More diverse caecal microbiota decreases colonisation by ESBL E. coli
Broiler chickens may be protected at early ages from colonisation by ESBL-producing E. coli through a diverse microbiota. This is concluded based on a recent study on the development of ESBLs in the caecal microbiota of broilers in Dutch commercial flocks. It is the first study following the microbiota development and ESBL-colonisation during a full production round on a commercial farm.
Broilers are among the most common and dense livestock production systems, where in the past antimicrobials have been used extensively to promote animal health and performance. The continuous usage of antimicrobials has contributed to the appearance of resistant bacteria, such as extended-spectrum β-lactamase-producing Escherichia coli (ESBL-Ec). Exploring the dynamics of caecal microbiota of broilers can reveal windows of opportunity to implement intervention strategies that reduce the spread of resistant commensal or pathogenic bacteria.
Researchers of Wageningen University and Research studied the ESBL-Ec prevalence and successional dynamics of the caecal microbiota of developing broilers in a commercial flock during their production life cycle (0-35 days). For the study, broilers were divided into two groups: ESBL-Ec colonised or ESBL-Ec non-colonised. The broilers were not physically separated, they were kept in the same housing.
Both groups were compared looking at the richness, evenness and composition of the caecal microbiota. Furthermore, the role of age and ESBL-Ec status on the broilers’ caecal microbiota was studied.
“Already from day two into the research, we observed an increasing number of ESBL-Ec colonised broilers.

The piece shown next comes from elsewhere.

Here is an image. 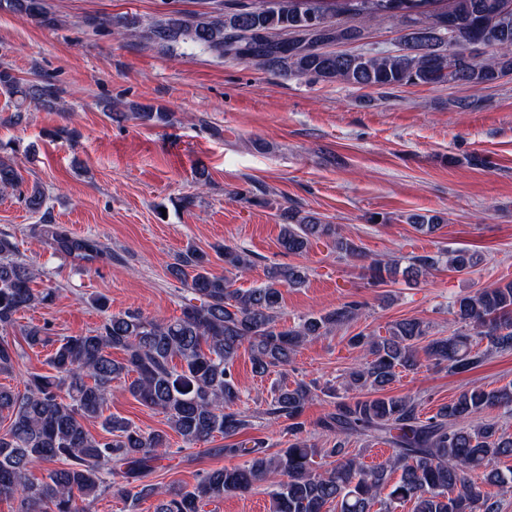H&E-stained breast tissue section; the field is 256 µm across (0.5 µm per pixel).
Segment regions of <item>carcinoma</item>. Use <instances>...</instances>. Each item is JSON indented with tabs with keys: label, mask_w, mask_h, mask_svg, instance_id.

The development followed a linear trend throughout the broilers’ production life cycle”, says Mike Brouwer of Wageningen Bioveterinary Research, one of the researchers involved in the project.

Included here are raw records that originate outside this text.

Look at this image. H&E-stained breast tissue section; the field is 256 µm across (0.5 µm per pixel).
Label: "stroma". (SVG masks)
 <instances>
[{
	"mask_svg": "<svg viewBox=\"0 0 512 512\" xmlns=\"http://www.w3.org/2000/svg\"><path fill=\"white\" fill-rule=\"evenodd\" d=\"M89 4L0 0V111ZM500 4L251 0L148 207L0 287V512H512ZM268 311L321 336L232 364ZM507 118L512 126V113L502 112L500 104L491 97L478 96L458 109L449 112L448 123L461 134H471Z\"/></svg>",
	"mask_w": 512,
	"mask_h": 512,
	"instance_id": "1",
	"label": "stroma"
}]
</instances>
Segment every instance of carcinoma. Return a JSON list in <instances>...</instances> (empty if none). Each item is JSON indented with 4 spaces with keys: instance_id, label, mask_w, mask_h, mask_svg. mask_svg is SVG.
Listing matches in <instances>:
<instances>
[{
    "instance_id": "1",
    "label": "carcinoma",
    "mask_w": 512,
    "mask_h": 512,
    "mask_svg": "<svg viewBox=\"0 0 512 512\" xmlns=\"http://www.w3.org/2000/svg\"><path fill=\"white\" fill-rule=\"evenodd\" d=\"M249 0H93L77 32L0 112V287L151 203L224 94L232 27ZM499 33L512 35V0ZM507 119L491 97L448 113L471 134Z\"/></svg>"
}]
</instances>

Over time, the caecal microbiota richness was consistently higher in ESBL-Ec non-colonised broilers. “Significant differences between both broilers’ groups, however, were found exclusively on day three.” An explanatory mathematical research model showed no explanatory power of the ESBL-Ec status. “The model did show that age explained 14 percent of the compositional variation of the caecal microbiota. We found that the microbial richness increased most from day 0 to day 21.”

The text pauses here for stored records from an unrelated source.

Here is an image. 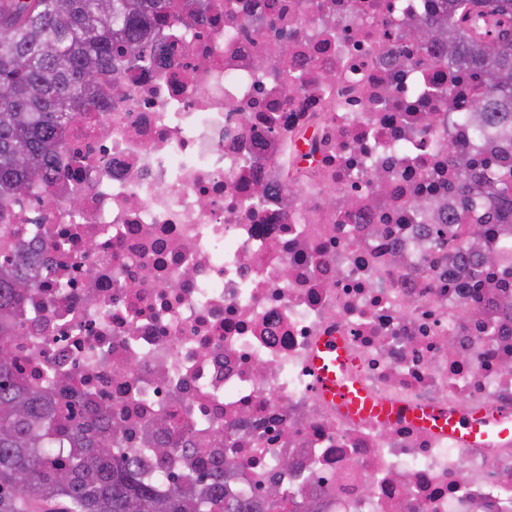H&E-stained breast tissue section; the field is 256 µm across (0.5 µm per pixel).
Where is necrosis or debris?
Segmentation results:
<instances>
[{
  "label": "necrosis or debris",
  "mask_w": 512,
  "mask_h": 512,
  "mask_svg": "<svg viewBox=\"0 0 512 512\" xmlns=\"http://www.w3.org/2000/svg\"><path fill=\"white\" fill-rule=\"evenodd\" d=\"M441 3L172 0L165 55L126 63L70 129L57 169L79 208L5 219L41 279L22 381L107 408L114 453L162 490L230 459L225 496L276 484L290 512H512L511 438L350 416L313 366L333 336L377 402L512 419V251L490 288L431 235L457 212L449 148L479 163L496 143L473 120L483 75L405 33Z\"/></svg>",
  "instance_id": "1"
}]
</instances>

Based on this study on the role of ESBL-Ec in the successional dynamics of the caecal microbiota in developing broilers, the researchers conclude that the presence of ESBL-Ec does not have consistent effects on the caecal microbiota of developing broilers. “All broilers tested negative on day 0 and 1 and thereafter its prevalence increased rapidly over time. Based on our findings we conclude that the farm environment is the most likely source for ESBLs”, according to Brouwer. “This study therefore highlights the importance of taking the natural dynamics of the host-microbiota development and colonisation of resistant bacteria into consideration.”
Over time the relative abundance of E. coli in de caecal microbiota decreased in both animal groups. “As broilers age, the microbial diversity increases, causing shifts in bacterial composition and abundances.” Despite the decline of E.coli (<5% relative abundance) the prevalence of ESBL-Ec was high at day 35. A possible explanation for this according to the research team could be that the other members of the microbial community might acquire, carry and contribute tot the spread of ESBL genes.